Marketers call the practice of ordering multiple sizes or colors of the same item “webrooming” or “bracketing.” Retailers and brands are talking about the increasing costs of handling returns so much that charging customers to return unwanted items is inevitable.
“A restocking fee is something of the blunt instrument solution. I suspect over time retailers will move to something based on, for example, loyalty tier or a limited number of free returns before they start charging a fee,” said Baird.
That could take the form of getting two free bracketing type returns a year. After that shoppers would be charged, she added.
Changing Attitudes
Restocking fees have existed as a viable strategy in previous years. In fact, electronics vendors have been the most aggressive about imposing restocking fees, according to Baird.
What is different now is purely a numbers game. Costly consumer buying behaviors can be tolerated or accommodated when e-commerce sales are 3% of a store’s total volume. But it simply cannot be absorbed when it’s 30% of sales.
“I think as consumers get pinched by inflation, the tendency to look at returns as an easy way to get cash rises, so that puts an additional pressure on the behavior,” Baird observed.
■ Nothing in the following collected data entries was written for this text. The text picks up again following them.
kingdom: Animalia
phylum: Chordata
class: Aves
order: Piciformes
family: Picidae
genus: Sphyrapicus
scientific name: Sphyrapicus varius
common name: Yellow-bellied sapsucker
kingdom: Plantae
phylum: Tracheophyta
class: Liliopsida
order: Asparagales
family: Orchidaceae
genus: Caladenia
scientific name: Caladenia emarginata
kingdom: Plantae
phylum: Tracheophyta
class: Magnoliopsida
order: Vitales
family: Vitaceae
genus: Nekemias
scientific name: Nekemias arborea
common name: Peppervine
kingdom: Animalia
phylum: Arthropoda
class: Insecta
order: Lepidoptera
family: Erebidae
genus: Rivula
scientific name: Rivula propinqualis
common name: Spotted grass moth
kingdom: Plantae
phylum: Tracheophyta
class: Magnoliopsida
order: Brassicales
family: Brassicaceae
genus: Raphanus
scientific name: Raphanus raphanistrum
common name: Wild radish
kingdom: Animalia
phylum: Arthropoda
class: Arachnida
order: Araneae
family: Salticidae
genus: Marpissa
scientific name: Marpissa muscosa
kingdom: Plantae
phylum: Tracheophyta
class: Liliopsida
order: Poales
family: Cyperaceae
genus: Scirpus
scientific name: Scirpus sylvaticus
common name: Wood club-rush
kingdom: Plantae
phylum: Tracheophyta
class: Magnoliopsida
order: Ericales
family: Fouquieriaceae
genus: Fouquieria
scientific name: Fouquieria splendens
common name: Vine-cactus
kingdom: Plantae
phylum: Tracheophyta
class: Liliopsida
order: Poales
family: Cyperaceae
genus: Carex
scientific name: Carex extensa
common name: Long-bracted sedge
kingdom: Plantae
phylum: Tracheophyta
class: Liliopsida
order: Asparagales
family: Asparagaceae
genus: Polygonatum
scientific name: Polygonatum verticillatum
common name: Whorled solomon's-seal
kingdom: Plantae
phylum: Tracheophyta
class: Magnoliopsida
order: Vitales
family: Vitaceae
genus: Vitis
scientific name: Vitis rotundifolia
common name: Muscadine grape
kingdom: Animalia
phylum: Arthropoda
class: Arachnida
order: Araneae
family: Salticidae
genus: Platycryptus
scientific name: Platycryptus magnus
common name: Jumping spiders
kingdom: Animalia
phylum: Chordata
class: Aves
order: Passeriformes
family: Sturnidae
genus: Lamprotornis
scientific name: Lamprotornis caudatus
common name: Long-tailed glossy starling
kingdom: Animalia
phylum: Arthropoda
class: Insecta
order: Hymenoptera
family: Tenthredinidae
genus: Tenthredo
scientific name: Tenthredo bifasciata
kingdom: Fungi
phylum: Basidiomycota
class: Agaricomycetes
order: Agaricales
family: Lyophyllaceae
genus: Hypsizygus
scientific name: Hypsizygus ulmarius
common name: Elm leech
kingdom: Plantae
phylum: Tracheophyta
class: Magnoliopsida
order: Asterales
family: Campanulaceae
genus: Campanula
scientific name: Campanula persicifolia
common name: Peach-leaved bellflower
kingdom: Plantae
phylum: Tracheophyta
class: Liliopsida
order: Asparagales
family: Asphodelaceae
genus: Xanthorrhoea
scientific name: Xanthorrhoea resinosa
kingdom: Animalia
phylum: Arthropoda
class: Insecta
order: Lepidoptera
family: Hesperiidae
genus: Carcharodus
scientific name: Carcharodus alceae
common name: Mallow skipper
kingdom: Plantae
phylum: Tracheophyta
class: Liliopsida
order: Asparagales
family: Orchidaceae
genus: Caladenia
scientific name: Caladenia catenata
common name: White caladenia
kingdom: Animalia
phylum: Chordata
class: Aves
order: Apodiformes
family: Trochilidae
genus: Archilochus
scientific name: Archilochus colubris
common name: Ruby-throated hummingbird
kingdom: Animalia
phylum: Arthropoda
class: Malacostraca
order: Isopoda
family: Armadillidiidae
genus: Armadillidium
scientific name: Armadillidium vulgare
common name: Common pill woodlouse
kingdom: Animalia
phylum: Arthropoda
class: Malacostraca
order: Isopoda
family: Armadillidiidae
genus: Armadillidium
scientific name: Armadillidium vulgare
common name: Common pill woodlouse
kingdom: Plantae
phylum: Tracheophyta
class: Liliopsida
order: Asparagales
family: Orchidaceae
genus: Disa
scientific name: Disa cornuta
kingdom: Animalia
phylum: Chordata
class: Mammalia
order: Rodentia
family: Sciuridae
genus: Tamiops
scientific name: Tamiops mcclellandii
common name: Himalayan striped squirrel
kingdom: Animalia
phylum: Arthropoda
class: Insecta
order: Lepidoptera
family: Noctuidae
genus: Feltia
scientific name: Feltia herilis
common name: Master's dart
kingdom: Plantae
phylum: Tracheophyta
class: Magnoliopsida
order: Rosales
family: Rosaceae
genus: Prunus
Sometimes retailers will be aggressive about managing return costs. Other times they will be taking a competitive stance on the policy to try to drive competitive differentiation.
Baird sees implementing restocking fees as a pendulum that will continue to swing back and forth over time. It is more like finding the right balance of discouraging the behavior in the first place, without alienating your best customers.
Competition Part of Equation
In isolation, a restocking fee is viable for a retailer. However, it is less viable in a competitive marketplace, countered Shen.
“We should expect retailers to experiment with stocking fees across a number of price points to determine if it can be viable versus competitive policies that do not offer restocking fees. We would expect retailers that deliver great service in the form of quick shipping, quality customer service, and ease of returns would be the first to experiment with restocking fees,” he said.
Alternatively, retailers may choose to include this in their retail price calculations rather than charging a restocking fee that is apparent to the consumer. This will be enabled by data based on historical return rates, shipping costs, and the ability to resell or liquidate the products returned.